Description of the task
Copy the interview from "You've talked about" to "technologies like yours?", swapping "Middle East" for "Gulf region".

I thought it was quite interesting that you were able to make these improvements in doing Llama 3 models. What was the process like, getting it to go faster?

We're getting these results on our fourth-generation processor. It's called a Reconfigurable Dataflow Unit or RDU. The RDU was released back in September of 2023. When Llama 3 showed up a few weeks ago, we got results very quickly on our trillion parameter model. Samba-1 is a trillion-parameter model that has all the best open source models included in it. Within hours, we had Llama 3 inside Samba-1. At first the performance was somewhere between 300 and 400 tokens per second. But as you understand the structure of the neural net, you can better understand which resources should be devoted to different layers of the neural net in order to offset some of the bottlenecks. Once you see the bottlenecks, you can redistribute the on-chip resources and improve overall performance. And so, within weeks, we’ve seen the performance jump to over a thousand tokens per second on just 16 chips, with full precision, in a single box.

Do you have a guess what Nvidia H100s, how long it would take them, or I should say how many tokens they would do?

Well, I think many people here  are probably much more familiar with using the H100.  I think they're probably somewhere on the order of a couple hundred tokens per second. But look, this is something where there are fundamental challenges that a GPU structure has in inferencing at scale. The market’s trend lines are such that as you go into production, you have to inference fast, but you also have to inference efficiently. What we’re doing at SambaNova is not just hosting one model on 16 chips while others are hosting one model on hundreds of chips. We’re hosting a thousand models on a single 16-chip system and running them at a thousand tokens per second. And that’s something Nvidia can’t do. 

Your target is the enterprise. Give us a little rundown on what enterprises are really looking for as far as their generative AI needs.

I say enterprises are focused on — and I actually think that all of us here will sooner or later be in the same position — our number one need is ownership of our information and of our data. All of us will be training our data in a private model, and you will want to own that model. And so that's what we do for our customers. We show up with hardware, with software, and with models pre-trained. We roll it into your private environment, and we can give you a starting point that you can then fine-tune. And you own that model in perpetuity. And that's ultimately what enterprises want. They want ownership of the model. They want ownership of their data. They want security while training, and they want  to run it really, really fast and really, really efficiently. And we focus maniacally on delivering that. Ultimately, we tell everybody to own their AI destiny.

You've talked about other kinds of opportunities, for instance in other countries. I know we were just saying that you've been traveling to the Middle East quite a bit lately. What's going on there, and why are they so hot on AI and technologies like yours?

We have hardware physically deployed in the Kingdom of Saudi Arabia, powering Saudi Aramco, the number one energy company in the world. And so we've been running there for nearly a year now, powering Saudi Aramco's internal LLM called the Metabrain. And so this is something that we've gone from just a few hundred users to thousands of users within a few months. But it's a perfect example where 90 years of data has been trained into a model that we trained for them, and it's been deployed today for anybody to use. So we think that's a very good example of how enterprises will leverage the data they've accumulated over many, many years and try to create better services, better products, better productivity, better processes, all with data that they already have.

Dataset
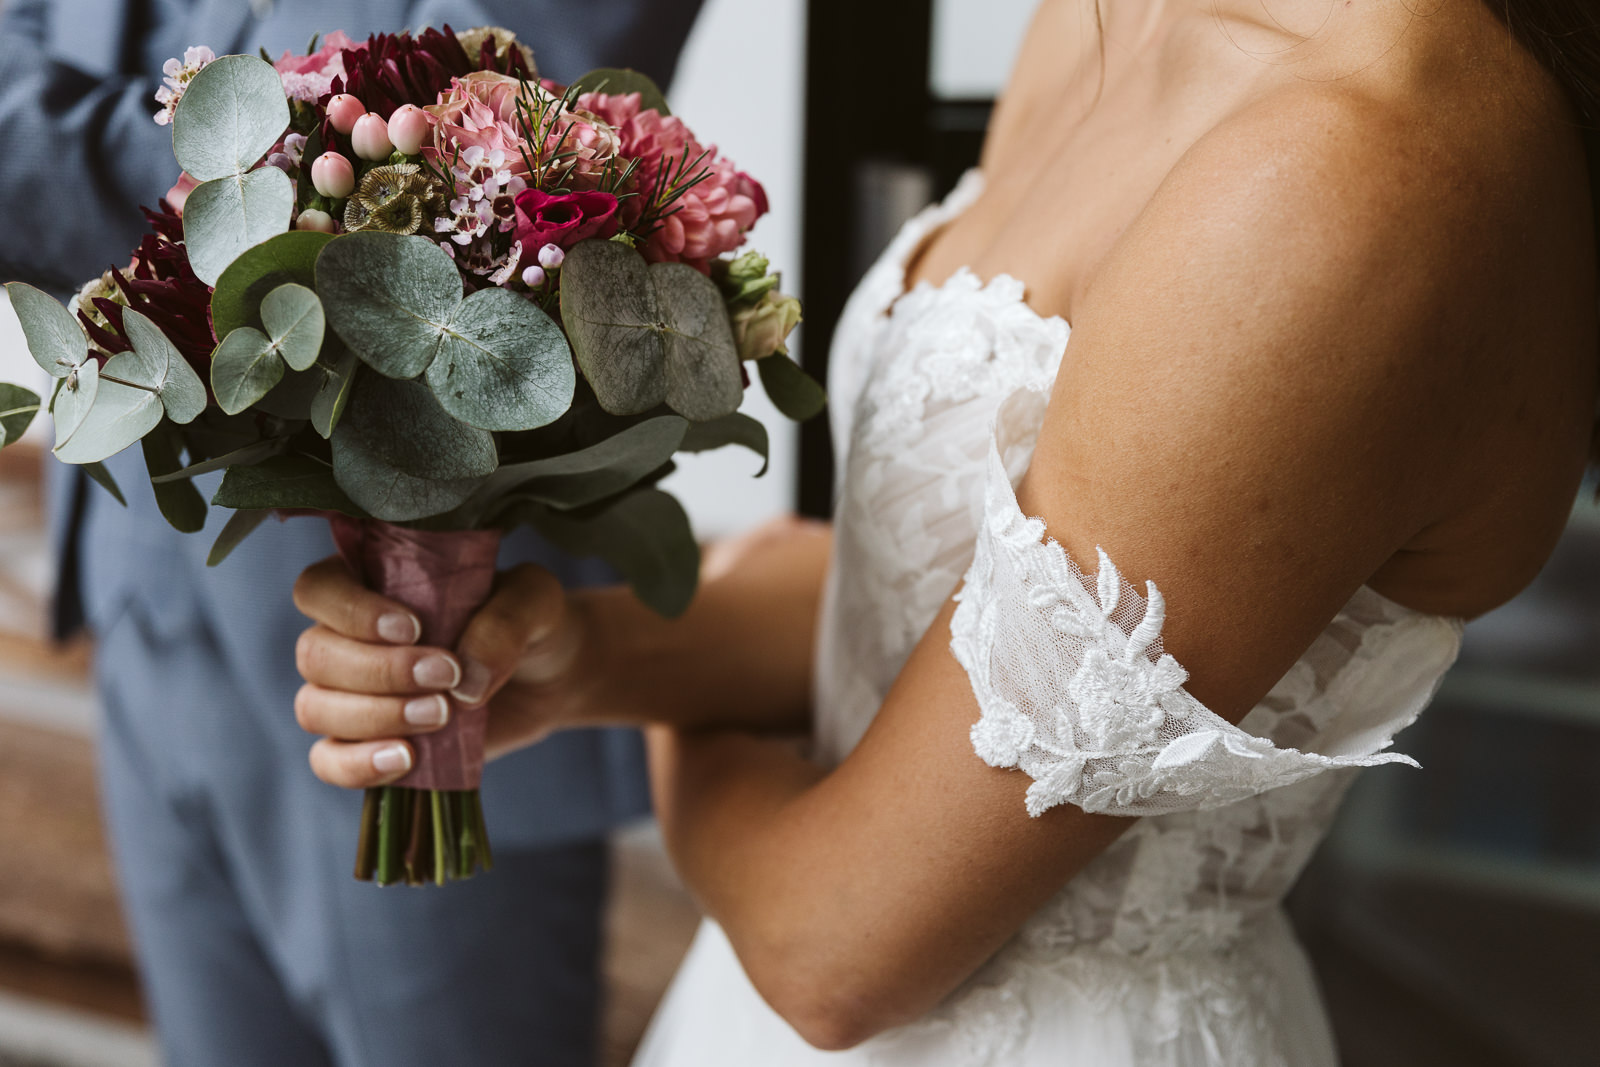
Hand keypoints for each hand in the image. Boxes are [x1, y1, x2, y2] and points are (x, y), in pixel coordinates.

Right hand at [291, 559, 594, 788]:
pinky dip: (357, 766)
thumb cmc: (529, 622)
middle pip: (314, 653)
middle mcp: (349, 637)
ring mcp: (351, 694)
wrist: (549, 676)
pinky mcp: (369, 743)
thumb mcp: (535, 602)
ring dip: (373, 716)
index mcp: (373, 584)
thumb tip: (466, 680)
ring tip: (441, 716)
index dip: (351, 610)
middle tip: (446, 677)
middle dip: (379, 671)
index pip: (319, 588)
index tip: (413, 628)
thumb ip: (505, 623)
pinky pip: (327, 761)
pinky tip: (406, 759)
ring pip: (315, 707)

Written response
You've talked about other kinds of opportunities, for instance in other countries. I know we were just saying that you've been traveling to the Gulf region quite a bit lately. What's going on there, and why are they so hot on AI and technologies like yours?